Merge the percentage estimates, percentage MOEs, percentile, score, and class data frames into a single data frame called ipd
.
ipd <- bind_cols(dl_counts, pct) %>%
bind_cols(., pct_moe) %>%
bind_cols(., percentile) %>%
bind_cols(., score) %>%
bind_cols(., class)
Rename columns.
names(ipd) <- str_replace(names(ipd), "_CE", "_CntEst")
names(ipd) <- str_replace(names(ipd), "_CM", "_CntMOE")
ipd <- ipd %>% mutate(STATEFP20 = str_sub(GEOID20, 1, 2),
COUNTYFP20 = str_sub(GEOID20, 3, 5),
NAME20 = str_sub(GEOID20, 6, 11),
U_TPopEst = F_UE,
U_TPopMOE = F_UM,
U_Pop6Est = LEP_UE,
U_Pop6MOE = LEP_UM,
U_PPovEst = LI_UE,
U_PPovMOE = LI_UM,
U_PNICEst = D_UE,
U_PNICMOE = D_UM) %>%
select(-ends_with("UE"), -ends_with("UM"))
Reorder columns, with GEOID
and FIPS codes first, the following variables in alphabetical order, and the total IPD score and universes at the end.
ipd <- ipd %>% select(GEOID20, STATEFP20, COUNTYFP20, NAME20, sort(tidyselect::peek_vars())) %>%
select(move_last(., c("IPD_Score", "U_TPopEst", "U_TPopMOE",
"U_Pop6Est", "U_Pop6MOE", "U_PPovEst",
"U_PPovMOE", "U_PNICEst", "U_PNICMOE")))

#### PROVIDED DATA
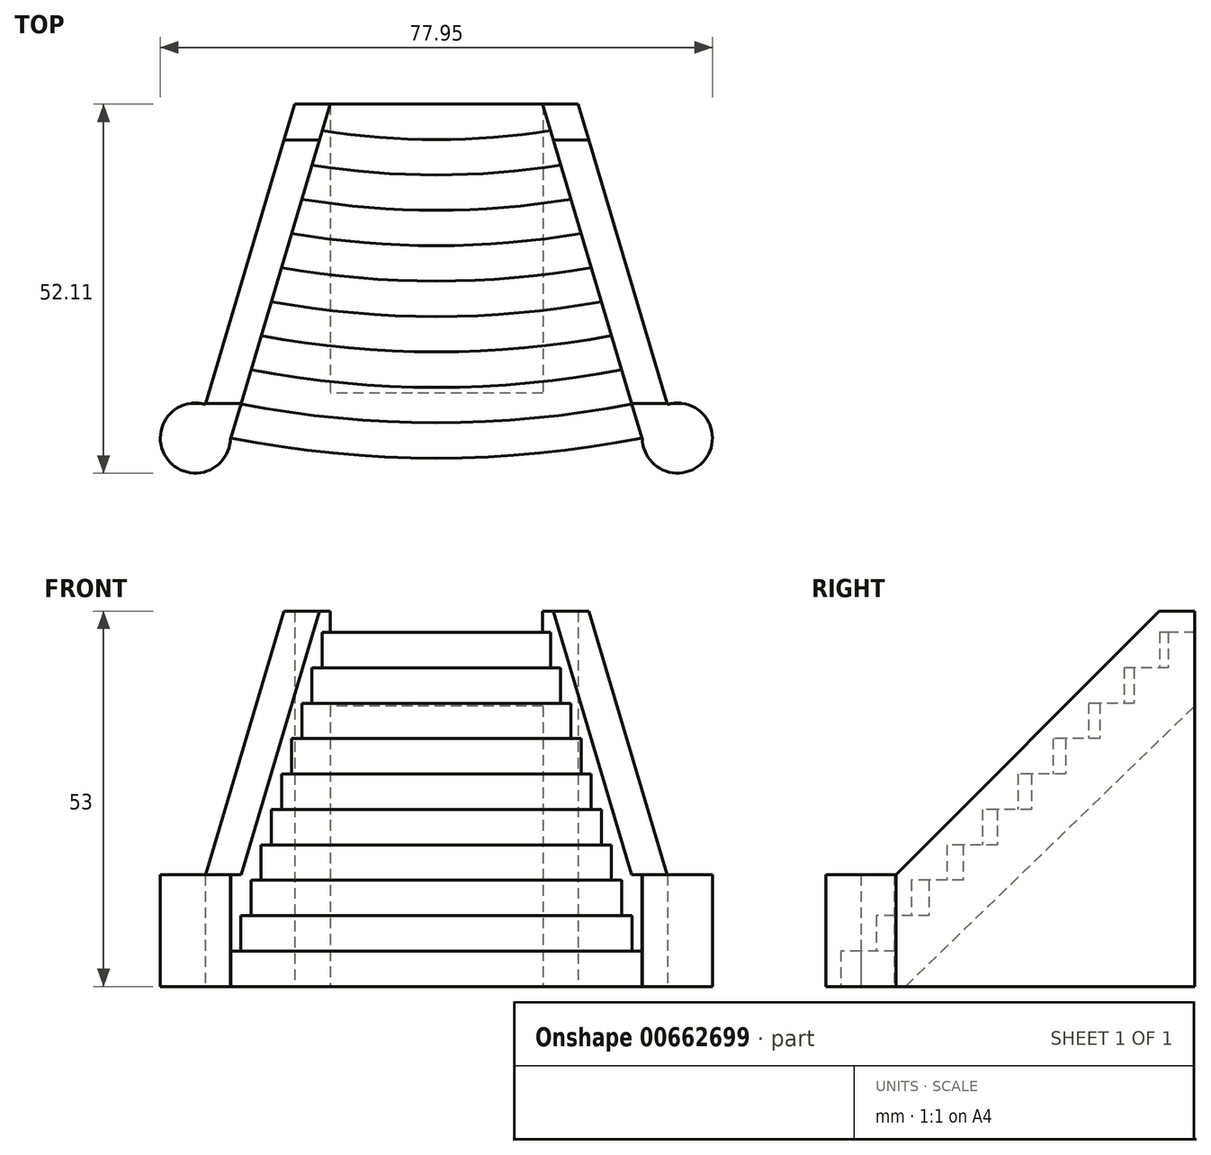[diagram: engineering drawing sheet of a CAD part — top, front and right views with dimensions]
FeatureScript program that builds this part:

#### STATED EXERCISE
Write out the part of the R code text starting with "Merge the percentage" and going on through "bind_cols(., class)", copying it word for word.

#### COMPLETE ANSWER
Merge the percentage estimates, percentage MOEs, percentile, score, and class data frames into a single data frame called ipd
.
ipd <- bind_cols(dl_counts, pct) %>%
bind_cols(., pct_moe) %>%
bind_cols(., percentile) %>%
bind_cols(., score) %>%
bind_cols(., class)